The records Block Start

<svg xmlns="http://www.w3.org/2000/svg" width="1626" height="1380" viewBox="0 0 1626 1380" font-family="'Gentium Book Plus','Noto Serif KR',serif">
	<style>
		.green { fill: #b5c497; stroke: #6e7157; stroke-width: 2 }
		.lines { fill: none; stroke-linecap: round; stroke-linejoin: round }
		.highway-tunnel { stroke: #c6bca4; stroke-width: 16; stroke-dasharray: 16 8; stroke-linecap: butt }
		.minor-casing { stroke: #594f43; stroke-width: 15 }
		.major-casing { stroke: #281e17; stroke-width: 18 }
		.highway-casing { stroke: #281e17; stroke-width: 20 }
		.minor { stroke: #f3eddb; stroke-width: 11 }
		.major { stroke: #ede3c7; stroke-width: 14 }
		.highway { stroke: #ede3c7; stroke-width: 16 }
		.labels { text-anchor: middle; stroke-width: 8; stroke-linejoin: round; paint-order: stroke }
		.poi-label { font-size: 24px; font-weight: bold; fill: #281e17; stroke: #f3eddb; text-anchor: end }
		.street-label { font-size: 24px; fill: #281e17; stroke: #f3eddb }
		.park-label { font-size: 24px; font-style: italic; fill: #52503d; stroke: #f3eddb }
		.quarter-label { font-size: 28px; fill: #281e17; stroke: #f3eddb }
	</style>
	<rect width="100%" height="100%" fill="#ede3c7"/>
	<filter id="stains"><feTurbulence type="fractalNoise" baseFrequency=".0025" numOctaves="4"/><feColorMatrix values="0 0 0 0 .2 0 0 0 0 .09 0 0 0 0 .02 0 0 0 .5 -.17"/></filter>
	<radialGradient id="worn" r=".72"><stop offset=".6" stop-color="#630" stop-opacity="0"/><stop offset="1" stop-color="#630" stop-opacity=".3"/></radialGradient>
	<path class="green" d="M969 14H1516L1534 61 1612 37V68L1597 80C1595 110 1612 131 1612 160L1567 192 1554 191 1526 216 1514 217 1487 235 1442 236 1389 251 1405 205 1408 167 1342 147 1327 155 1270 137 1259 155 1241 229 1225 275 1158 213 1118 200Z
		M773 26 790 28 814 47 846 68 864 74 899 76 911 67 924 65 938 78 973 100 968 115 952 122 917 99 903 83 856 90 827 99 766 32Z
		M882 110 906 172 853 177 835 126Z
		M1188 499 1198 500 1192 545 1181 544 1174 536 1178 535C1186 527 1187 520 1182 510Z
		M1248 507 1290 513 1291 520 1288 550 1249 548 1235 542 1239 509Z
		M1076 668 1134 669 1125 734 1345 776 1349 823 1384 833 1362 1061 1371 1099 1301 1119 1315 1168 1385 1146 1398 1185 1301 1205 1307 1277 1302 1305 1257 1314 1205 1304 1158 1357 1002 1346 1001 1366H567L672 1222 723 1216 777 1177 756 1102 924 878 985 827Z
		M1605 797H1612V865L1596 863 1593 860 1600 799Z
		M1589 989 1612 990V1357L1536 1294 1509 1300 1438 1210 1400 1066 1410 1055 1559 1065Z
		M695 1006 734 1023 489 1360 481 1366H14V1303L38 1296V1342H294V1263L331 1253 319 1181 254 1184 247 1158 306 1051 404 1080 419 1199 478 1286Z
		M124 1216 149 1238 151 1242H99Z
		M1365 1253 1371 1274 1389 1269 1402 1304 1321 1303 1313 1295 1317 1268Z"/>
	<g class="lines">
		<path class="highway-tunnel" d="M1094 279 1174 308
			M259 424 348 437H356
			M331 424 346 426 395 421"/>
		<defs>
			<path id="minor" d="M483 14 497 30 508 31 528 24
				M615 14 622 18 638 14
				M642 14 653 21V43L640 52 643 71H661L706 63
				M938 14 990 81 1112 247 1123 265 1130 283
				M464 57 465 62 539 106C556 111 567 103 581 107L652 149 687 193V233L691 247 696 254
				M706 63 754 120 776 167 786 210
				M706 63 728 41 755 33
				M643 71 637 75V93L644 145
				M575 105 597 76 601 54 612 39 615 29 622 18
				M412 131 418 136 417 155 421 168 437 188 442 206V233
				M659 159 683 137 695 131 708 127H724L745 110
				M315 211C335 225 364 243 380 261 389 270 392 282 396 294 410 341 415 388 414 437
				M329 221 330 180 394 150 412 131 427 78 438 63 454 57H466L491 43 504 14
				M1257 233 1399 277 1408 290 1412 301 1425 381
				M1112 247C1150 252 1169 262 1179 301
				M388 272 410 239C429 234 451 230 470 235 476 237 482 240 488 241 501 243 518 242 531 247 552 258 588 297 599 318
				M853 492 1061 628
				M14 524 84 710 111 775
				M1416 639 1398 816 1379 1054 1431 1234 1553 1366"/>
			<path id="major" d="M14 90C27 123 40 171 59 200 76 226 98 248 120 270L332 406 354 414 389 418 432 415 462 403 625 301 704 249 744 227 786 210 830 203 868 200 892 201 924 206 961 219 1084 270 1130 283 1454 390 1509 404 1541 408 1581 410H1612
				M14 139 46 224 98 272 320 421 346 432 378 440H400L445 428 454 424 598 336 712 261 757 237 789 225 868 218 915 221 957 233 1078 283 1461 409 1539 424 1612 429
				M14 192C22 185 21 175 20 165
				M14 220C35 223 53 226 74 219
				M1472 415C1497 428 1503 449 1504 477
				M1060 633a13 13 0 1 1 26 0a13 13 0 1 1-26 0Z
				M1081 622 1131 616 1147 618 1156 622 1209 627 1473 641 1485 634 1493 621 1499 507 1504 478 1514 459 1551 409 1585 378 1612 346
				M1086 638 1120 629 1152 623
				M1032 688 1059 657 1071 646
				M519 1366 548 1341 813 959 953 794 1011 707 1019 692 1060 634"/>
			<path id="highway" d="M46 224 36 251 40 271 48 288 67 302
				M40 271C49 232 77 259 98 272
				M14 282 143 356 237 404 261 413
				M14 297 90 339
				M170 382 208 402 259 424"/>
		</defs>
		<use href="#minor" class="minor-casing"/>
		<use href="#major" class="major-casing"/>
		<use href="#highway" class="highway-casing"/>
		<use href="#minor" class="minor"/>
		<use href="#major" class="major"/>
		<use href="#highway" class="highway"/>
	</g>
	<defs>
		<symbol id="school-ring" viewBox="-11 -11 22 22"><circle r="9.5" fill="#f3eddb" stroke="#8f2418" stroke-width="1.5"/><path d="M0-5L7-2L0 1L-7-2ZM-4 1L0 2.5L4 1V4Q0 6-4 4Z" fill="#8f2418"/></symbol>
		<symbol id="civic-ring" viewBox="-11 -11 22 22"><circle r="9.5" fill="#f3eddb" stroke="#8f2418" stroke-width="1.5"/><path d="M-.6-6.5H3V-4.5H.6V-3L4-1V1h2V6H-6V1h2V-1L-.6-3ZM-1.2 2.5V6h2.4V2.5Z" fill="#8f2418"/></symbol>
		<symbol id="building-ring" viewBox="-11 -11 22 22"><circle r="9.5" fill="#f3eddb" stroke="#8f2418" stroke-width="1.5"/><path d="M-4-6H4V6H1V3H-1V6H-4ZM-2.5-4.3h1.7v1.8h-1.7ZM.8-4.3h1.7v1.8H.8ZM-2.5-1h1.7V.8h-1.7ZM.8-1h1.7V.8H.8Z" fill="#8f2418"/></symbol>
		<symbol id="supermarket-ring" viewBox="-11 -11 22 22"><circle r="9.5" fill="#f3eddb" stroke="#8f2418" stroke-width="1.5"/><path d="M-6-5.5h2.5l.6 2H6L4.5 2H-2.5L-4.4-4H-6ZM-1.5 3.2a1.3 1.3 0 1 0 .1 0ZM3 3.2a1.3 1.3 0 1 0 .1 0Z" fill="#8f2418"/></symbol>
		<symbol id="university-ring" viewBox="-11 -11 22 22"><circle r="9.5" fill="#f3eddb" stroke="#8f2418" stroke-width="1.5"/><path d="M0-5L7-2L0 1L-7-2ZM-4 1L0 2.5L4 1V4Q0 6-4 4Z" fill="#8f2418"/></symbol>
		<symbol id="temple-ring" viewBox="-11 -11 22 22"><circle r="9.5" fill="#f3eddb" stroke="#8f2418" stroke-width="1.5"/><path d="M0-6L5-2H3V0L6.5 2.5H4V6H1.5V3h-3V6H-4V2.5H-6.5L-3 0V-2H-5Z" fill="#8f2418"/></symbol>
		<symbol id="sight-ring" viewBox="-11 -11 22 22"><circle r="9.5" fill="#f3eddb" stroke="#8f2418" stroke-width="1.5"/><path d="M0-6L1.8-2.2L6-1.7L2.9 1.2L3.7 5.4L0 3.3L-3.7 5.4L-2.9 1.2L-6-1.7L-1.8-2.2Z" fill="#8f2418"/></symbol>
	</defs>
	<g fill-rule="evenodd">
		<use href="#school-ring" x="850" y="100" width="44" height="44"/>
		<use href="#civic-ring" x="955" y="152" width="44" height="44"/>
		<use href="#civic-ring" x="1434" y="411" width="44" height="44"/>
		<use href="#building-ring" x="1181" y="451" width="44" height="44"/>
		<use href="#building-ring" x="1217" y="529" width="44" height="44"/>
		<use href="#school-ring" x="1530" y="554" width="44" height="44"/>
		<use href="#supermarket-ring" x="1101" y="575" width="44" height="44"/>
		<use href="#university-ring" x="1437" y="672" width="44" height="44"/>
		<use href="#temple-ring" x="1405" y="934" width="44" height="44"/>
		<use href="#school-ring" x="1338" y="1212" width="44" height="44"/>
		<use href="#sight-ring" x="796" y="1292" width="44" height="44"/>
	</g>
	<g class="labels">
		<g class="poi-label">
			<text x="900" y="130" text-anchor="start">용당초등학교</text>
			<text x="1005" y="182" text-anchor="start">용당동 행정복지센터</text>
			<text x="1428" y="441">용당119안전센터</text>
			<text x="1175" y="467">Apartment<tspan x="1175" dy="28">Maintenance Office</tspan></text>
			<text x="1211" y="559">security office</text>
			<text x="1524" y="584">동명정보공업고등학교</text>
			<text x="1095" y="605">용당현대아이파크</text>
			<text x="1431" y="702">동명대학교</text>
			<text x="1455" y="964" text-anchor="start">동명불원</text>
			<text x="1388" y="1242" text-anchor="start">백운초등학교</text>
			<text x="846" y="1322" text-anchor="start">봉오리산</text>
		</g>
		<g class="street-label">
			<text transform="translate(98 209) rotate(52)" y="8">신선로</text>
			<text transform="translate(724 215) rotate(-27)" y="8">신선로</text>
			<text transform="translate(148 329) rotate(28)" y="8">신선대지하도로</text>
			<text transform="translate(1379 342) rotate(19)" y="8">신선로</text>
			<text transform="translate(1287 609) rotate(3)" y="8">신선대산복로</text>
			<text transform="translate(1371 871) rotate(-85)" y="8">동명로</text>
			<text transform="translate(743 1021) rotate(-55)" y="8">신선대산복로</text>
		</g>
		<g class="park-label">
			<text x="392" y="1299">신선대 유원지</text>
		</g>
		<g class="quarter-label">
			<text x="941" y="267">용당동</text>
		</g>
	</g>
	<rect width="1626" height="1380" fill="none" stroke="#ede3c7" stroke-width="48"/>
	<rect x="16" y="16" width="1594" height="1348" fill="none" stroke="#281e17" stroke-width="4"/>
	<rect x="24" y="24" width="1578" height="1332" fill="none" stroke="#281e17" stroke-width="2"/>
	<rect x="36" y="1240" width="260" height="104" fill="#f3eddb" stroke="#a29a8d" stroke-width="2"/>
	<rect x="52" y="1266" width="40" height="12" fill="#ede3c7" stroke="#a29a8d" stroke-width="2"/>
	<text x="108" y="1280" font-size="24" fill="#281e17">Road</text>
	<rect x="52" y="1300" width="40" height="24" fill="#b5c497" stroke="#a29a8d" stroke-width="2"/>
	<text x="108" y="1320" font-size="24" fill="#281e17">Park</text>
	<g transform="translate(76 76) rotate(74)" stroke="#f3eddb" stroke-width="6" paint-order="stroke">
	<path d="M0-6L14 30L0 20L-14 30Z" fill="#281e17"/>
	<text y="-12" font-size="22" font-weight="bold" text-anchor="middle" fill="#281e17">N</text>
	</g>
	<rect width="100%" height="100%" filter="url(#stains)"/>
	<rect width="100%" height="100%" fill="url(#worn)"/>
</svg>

The records Block End

* [Exercise instructions]: Wherever a line of the listing above contains the string "worn", copy that line.

* [Response box]:
	<radialGradient id="worn" r=".72"><stop offset=".6" stop-color="#630" stop-opacity="0"/><stop offset="1" stop-color="#630" stop-opacity=".3"/></radialGradient>
	<rect width="100%" height="100%" fill="url(#worn)"/>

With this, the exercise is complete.